Abstract
In anesthesia, more especially where there is any significant amount of rebreathing, it is evident that the patient is inhaling a gas mixture containing considerable amounts of CO2. As was established long ago and as has again been shown by Leake and Waters, 1 30 to 40% of CO2 has distinct anesthetic properties. It, therefore, seems possible that in anesthesia where the patient is breathing fairly high percentages of CO2, this gas may be acting synergistically or additively with the anesthetic given, and exerting an appreciable anesthetic action. It also seems reasonable that if such be the case, CO2 might be administered simultaneously with other anesthetics with the object not only of stimulating the respiration but also to act as an adjuvant to them.

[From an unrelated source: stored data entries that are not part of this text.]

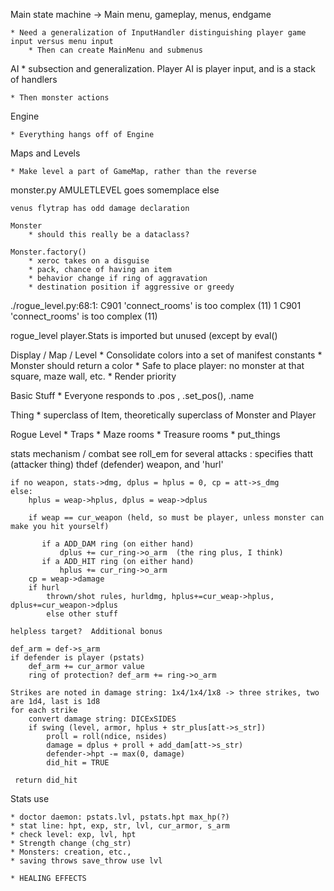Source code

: Main state machine -> Main menu, gameplay, menus, endgame

    * Need a generalization of InputHandler distinguishing player game input versus menu input
        * Then can create MainMenu and submenus

AI
    * subsection and generalization.  Player AI is player input, and is a stack of handlers

    * Then monster actions

Engine

    * Everything hangs off of Engine
    
Maps and Levels

    * Make level a part of GameMap, rather than the reverse

monster.py
    AMULETLEVEL goes somemplace else

    venus flytrap has odd damage declaration

    Monster
        * should this really be a dataclass?

    Monster.factory()
        * xeroc takes on a disguise
        * pack, chance of having an item
        * behavior change if ring of aggravation
        * destination position if aggressive or greedy

./rogue_level.py:68:1: C901 'connect_rooms' is too complex (11)
1     C901 'connect_rooms' is too complex (11)

rogue_level
    player.Stats is imported but unused (except by eval()

Display / Map / Level
    * Consolidate colors into a set of manifest constants
    * Monster should return a color
    * Safe to place player: no monster at that square, maze wall, etc.
    * Render priority

Basic Stuff
    * Everyone responds to .pos , .set_pos(), .name

Thing
    * superclass of Item, theoretically superclass of Monster and Player

Rogue Level
    * Traps
    * Maze rooms
    * Treasure rooms
    * put_things

stats mechanism / combat
    see roll_em for several attacks : specifies thatt (attacker thing) thdef (defender) weapon, and 'hurl'
    
    if no weapon, stats->dmg, dplus = hplus = 0, cp = att->s_dmg
    else:
        hplus = weap->hplus, dplus = weap->dplus
    
        if weap == cur_weapon (held, so must be player, unless monster can make you hit yourself)
    
           if a ADD_DAM ring (on either hand)
               dplus += cur_ring->o_arm  (the ring plus, I think)
           if a ADD_HIT ring (on either hand)
               hplus += cur_ring->o_arm
        cp = weap->damage
        if hurl
            thrown/shot rules, hurldmg, hplus+=cur_weap->hplus, dplus+=cur_weapon->dplus
            else other stuff
    
    helpless target?  Additional bonus
    
    def_arm = def->s_arm
    if defender is player (pstats)
        def_arm += cur_armor value
        ring of protection? def_arm += ring->o_arm
    
    Strikes are noted in damage string: 1x4/1x4/1x8 -> three strikes, two are 1d4, last is 1d8
    for each strike
        convert damage string: DICExSIDES
        if swing (level, armor, hplus + str_plus[att->s_str])
            proll = roll(ndice, nsides)
            damage = dplus + proll + add_dam[att->s_str)
            defender->hpt -= max(0, damage)
            did_hit = TRUE
            
     return did_hit
     
Stats use

    * doctor daemon: pstats.lvl, pstats.hpt max_hp(?)
    * stat line: hpt, exp, str, lvl, cur_armor, s_arm
    * check level: exp, lvl, hpt
    * Strength change (chg_str)
    * Monsters: creation, etc., 
    * saving throws save_throw use lvl
    
    * HEALING EFFECTS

To test these views we have studied the effect of CO2 on ether anesthesia in some 50 experiments on 11 full grown white rats with the following results:
Moderately deep anesthesia∗ almost invariably resulted from the inhalation for 30 minutes of air containing 3.5 to 3.8% ether and CO2 of from 1 to 2% (arising from the rat's metabolism). Less than 3.5% of ether with similar low percentages of CO2 caused incomplete anesthesia, except that, in one experiment, fairly complete anesthesia was obtained with 3.32% ether with 1% CO2. Attempts to obtain a like result with similar percentages in the same rat and in several others failed in any of 5 such experiments.